2014年2月20日
露寇(ろこう)事件始末(5-6) 荻野鐵人
1806年(文化三年)11月20日、クルウゼンシュテルンのナデジダ号はマカオに到着した。2週間後には北方植民地産の毛皮を満載した僚船ネヴァ号もマカオに着した。
ところが、清国の広東総督は、ロシア船二艘の広東入港は許したが、毛皮交易については、中国商人に取引を禁じることで、事実上の拒絶的措置を取った。
しかも、北京にある皇帝の指示を仰がねばならないとして、ロシア船の抑留を通告した。
だがこの抑留通告だけは、クルウゼンシュテルンが個人的面識をもっていた英国商館長ドラモンドの尽力により、なんとか解除にこぎつけた。
難行した毛皮の取引は、最終的には、英国商館長の手配でできることはできたが、荷捌きを急ぐ窮状を察知する中国商人に足元をみられ、毛皮はさんざんに買い叩かれるという有様だった。
広東の毛皮貿易を独占する英米商人が、露米会社という強力なライバルの参入を黙許するはずもなく、外交的術策に長けたイギリス当局に、いとも巧妙にあしらわれたようだ。
レザノフによる日本との通商交渉も、クルウゼンシュテルンの関東貿易交渉も、オランダあるいはイギリス、アメリカなどによって挫折したのである。
他方、1805年6月14日(文化二年五月十七日)、ペトロパヴロフスクでクルウゼンシュテルンと別れたレザノフは露米会社のマリヤ・マクダリナ号で、北方植民地アメリカ(アラスカ)の視察に旅立った。クルウゼンシュテルンのナデジダ号よりも先の出帆である。

提供データ:
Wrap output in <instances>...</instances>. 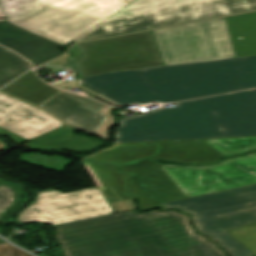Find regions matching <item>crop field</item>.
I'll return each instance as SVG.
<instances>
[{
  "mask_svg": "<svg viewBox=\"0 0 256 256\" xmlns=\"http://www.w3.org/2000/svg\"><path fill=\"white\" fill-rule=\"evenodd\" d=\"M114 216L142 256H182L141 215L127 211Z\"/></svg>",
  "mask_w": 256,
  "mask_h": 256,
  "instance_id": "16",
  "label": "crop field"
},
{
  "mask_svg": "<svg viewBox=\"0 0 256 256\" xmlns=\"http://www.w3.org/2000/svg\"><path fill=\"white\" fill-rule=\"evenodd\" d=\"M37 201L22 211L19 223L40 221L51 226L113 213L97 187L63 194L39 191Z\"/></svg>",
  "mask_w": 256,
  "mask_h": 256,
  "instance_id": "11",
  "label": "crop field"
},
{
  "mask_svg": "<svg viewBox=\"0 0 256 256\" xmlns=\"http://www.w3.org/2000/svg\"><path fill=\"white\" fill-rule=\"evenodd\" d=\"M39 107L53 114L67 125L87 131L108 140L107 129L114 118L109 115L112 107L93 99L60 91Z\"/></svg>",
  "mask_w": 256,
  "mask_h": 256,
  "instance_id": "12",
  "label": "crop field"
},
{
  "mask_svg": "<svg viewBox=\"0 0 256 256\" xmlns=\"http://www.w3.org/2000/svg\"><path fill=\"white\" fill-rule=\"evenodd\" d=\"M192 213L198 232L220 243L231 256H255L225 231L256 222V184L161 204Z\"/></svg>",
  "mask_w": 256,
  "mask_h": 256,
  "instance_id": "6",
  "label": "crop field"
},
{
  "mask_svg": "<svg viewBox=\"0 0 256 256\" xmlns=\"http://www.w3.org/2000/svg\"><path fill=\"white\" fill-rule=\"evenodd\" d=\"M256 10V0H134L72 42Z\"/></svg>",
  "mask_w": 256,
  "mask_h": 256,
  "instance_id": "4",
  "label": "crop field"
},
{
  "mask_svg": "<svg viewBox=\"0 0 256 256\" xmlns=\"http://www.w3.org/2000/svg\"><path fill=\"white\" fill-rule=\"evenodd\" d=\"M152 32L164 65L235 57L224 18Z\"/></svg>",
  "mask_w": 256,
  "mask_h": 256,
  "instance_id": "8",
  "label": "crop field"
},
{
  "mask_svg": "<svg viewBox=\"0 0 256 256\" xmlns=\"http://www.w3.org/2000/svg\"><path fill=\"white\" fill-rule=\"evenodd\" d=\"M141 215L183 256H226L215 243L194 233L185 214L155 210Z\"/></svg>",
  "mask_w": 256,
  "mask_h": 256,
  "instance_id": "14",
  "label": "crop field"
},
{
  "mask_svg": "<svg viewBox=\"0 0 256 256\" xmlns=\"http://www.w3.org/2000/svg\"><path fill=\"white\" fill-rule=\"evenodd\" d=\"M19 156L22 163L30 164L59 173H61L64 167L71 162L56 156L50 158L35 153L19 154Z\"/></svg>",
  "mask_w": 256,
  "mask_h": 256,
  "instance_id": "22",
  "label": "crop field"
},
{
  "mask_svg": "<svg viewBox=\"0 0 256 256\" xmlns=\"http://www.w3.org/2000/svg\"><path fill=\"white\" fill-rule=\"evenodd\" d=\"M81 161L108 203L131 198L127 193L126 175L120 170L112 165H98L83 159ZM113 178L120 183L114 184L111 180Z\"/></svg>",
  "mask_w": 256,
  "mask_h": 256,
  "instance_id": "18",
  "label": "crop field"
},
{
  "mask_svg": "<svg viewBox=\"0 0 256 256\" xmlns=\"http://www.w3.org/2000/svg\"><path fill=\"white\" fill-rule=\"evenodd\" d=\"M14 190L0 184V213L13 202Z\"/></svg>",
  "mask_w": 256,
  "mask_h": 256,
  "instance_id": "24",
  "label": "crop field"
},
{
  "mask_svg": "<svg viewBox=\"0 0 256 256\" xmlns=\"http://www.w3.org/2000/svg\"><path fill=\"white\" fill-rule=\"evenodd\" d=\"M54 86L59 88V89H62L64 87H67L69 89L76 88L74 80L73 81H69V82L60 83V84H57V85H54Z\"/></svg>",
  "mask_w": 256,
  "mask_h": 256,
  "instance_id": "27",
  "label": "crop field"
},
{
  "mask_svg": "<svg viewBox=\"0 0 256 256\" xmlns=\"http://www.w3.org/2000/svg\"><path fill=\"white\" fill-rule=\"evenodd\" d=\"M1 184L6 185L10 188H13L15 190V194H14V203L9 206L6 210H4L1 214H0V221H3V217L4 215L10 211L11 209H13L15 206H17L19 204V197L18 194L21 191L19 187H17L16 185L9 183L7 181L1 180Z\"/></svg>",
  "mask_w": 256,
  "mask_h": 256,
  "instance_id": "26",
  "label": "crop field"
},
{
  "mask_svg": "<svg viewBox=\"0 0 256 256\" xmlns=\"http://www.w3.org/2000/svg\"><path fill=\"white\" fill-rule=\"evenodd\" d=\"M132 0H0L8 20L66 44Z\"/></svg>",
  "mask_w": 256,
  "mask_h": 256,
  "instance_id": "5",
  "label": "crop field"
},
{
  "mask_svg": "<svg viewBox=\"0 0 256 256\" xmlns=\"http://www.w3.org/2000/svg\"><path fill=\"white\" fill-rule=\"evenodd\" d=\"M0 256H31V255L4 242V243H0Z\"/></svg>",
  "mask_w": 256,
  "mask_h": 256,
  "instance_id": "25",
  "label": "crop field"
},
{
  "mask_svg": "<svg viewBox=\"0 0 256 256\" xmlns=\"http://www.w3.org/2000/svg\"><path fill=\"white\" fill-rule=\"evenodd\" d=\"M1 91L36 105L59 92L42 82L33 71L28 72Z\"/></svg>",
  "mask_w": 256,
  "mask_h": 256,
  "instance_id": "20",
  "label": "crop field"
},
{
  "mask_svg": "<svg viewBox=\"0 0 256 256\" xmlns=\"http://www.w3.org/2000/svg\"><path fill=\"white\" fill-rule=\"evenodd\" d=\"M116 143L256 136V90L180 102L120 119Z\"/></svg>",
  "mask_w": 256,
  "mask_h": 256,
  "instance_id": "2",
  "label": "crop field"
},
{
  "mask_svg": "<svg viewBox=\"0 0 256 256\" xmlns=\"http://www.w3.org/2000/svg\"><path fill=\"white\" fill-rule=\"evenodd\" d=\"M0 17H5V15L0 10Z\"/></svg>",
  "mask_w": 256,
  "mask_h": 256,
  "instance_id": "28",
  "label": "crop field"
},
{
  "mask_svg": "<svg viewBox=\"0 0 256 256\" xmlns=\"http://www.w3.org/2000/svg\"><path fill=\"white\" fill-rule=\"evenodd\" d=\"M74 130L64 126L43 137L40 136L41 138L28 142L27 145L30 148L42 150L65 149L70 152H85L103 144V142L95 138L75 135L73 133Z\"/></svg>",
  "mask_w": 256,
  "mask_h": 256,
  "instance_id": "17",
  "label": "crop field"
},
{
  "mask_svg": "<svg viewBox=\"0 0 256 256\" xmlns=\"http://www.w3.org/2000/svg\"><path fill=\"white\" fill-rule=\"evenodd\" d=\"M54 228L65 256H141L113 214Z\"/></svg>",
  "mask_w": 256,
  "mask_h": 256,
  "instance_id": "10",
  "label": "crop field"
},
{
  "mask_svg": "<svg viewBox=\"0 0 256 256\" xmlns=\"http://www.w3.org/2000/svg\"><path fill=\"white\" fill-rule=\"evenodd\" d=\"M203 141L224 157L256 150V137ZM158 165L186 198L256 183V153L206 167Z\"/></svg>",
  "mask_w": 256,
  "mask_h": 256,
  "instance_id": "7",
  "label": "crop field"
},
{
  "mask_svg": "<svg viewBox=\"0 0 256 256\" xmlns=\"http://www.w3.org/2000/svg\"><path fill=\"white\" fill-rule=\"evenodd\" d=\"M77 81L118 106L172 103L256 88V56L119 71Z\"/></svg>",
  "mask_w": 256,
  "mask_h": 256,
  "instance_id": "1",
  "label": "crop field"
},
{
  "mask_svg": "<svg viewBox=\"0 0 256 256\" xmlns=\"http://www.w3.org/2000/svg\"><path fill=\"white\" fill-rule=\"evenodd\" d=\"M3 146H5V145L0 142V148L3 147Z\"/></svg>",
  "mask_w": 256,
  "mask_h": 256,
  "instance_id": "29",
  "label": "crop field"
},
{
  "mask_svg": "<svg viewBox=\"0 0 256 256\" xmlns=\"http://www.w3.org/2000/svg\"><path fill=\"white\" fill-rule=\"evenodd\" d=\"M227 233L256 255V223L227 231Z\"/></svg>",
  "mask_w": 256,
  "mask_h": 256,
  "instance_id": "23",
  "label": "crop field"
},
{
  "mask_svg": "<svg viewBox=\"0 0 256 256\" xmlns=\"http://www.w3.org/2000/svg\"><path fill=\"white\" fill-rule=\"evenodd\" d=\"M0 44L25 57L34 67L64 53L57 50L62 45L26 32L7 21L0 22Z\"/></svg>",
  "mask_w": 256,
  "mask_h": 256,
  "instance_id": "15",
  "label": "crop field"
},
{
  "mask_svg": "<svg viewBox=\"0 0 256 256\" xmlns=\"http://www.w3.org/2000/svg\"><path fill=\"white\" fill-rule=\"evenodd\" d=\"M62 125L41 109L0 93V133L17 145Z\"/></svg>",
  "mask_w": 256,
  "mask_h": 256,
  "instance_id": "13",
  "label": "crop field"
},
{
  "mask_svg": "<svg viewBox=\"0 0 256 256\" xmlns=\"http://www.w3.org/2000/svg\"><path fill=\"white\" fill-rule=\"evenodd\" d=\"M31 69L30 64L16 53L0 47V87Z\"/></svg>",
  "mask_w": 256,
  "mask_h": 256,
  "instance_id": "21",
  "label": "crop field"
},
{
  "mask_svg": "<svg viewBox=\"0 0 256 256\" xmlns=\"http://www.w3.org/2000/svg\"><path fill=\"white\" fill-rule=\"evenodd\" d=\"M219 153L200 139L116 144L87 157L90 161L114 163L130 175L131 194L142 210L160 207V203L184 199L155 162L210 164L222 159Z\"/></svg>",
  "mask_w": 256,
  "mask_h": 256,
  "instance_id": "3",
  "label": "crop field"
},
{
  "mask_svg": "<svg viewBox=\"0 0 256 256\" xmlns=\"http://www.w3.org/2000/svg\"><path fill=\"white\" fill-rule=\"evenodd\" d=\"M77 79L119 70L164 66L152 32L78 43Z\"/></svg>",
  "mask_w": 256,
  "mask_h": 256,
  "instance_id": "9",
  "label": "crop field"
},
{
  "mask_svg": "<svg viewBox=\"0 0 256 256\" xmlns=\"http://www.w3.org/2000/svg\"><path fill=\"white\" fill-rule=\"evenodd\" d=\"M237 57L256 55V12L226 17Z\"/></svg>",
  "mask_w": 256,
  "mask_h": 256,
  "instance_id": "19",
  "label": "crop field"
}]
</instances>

==

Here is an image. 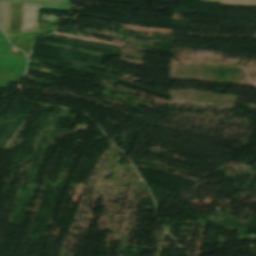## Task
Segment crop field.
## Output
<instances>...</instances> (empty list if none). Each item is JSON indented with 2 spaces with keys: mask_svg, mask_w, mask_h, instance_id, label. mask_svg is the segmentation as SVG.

出題 A:
露寇事件の文章では、広東総督が通告したロシア船の抑留は、だれのおかげで解除されましたか。
出題 B:
露寇事件の文章を、最後の文のあとから書き継いでください。

模範解答 A:
クルウゼンシュテルンが個人的に面識をもっていた英国商館長ドラモンドの尽力で解除されました。

模範解答 B:
このとき、ニコライ・フヴォストフ(Nikolai Aleksandrovich Khvostov)とガヴリイル・ダヴイドフ(Gavriil Ivanovich Davydov)、それに通訳のラングスドルフも同行させることになった。
七月十四日、アリューシャン列島に沿いつつ進んだマリヤ・マクダリナ号は、アラスカに近いウナラシュカ島に着き、この島よりレザノフは、ペテルブルグのアレクサンドルー世に、日本攻撃の裁可を願う上奏文を送った。
「明年、日本沿岸に赴き、松前にある日本人部落を破壊し、かれらをサハリーンから駆逐します。武装船が海岸沿いに活動して日本人に恐怖をまき散らすことによって、かれらが漁業に従事できないようにします。それによって二十万人にちかい日本人が生計の道を失うでしょう。そのようにすれば、日本人たちは我々と通商を結ばざるを得なくなることは必至のことであり、自分の独断による日本攻撃が日本を開国させ、ロシアに利益を与える以上、陛下が私を犯罪者として処罰されるとは思われません」
「長崎における日本の無礼な拒絶は、武力行使をする上でよい口実になります」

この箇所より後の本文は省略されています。